— Short problem —
Recast the listing as a Markdown table with the columns Line No. and Listing Line, starting at its first line and stopping after the line that contains "var sketch = newSketch(context, id". Skip blank lines and leave the pictures out.

━━━━━ Supplied material ━━━━━

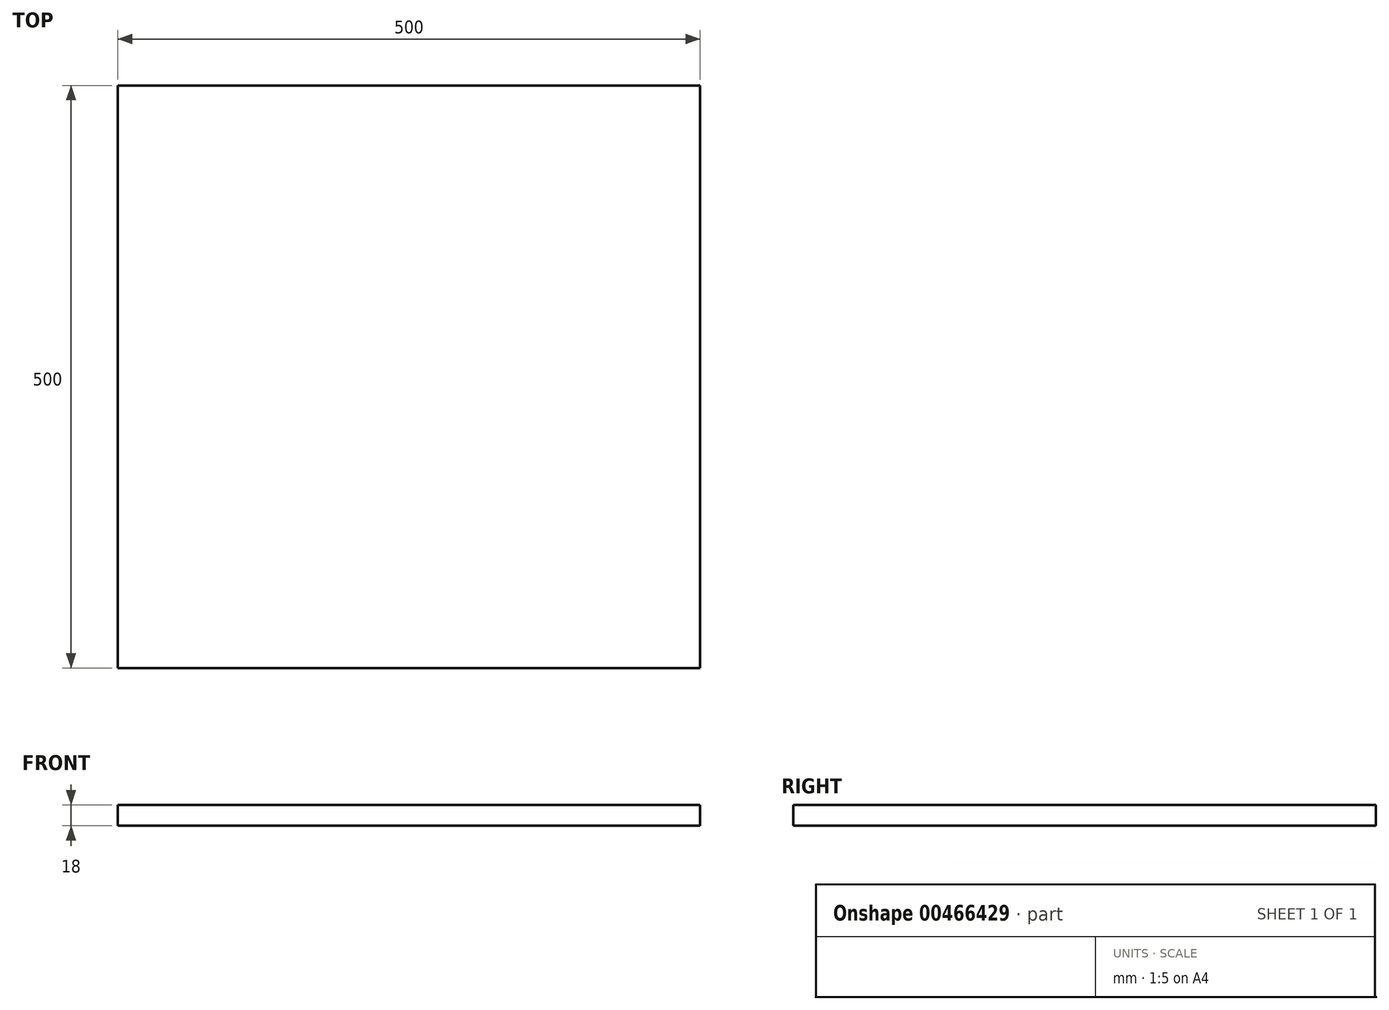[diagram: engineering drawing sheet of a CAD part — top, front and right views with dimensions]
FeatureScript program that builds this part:
annotation { "Feature Type Name" : "Feature", "Feature Type Description" : "" }
export const myFeature = defineFeature(function(context is Context, id is Id, definition is map)
    precondition{}
    {
        {
            var Q0;
            Q0=qCreatedBy(makeId("Top.planeOp"),FACE);
            var sketch = newSketch(context, id + "F0", { "sketchPlane" : qUnion([Q0])});
            skLineSegment(sketch, "E0.bottom", {"start": v(0, 0) * mm, "end": v(500, 0) * mm});
            skLineSegment(sketch, "E0.top", {"start": v(0, -500) * mm, "end": v(500, -500) * mm});
            skLineSegment(sketch, "E0.left", {"start": v(0, 0) * mm, "end": v(0, -500) * mm});
            skLineSegment(sketch, "E0.right", {"start": v(500, 0) * mm, "end": v(500, -500) * mm});
            skSolve(sketch);
        }
        {
            var Q0;
            Q0=makeQuery(id+"F0.imprint","IMPRINT",FACE,{"disambiguationData":[TD([[makeQuery(id+"F0.imprint","IMPRINT",EDGE,{"derivedFrom":sQuery(id+"F0.wireOp",EDGE,"E0.bottom")}),-1.0]])]});
            extrude(context, id + "F1", {"entities" : qUnion([Q0]), "depth" : 18 * mm});
        }
    });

━━━━━

— Solution to this task —
| Line No. | Listing Line |
|---|---|
| 1 | [diagram: engineering drawing sheet of a CAD part — top, front and right views with dimensions] |
| 2 | FeatureScript program that builds this part: |
| 3 | annotation { "Feature Type Name" : "Feature", "Feature Type Description" : "" } |
| 4 | export const myFeature = defineFeature(function(context is Context, id is Id, definition is map) |
| 5 |     precondition{} |
| 6 |     { |
| 7 |         { |
| 8 |             var Q0; |
| 9 |             Q0=qCreatedBy(makeId("Top.planeOp"),FACE); |
| 10 |             var sketch = newSketch(context, id + "F0", { "sketchPlane" : qUnion([Q0])}); |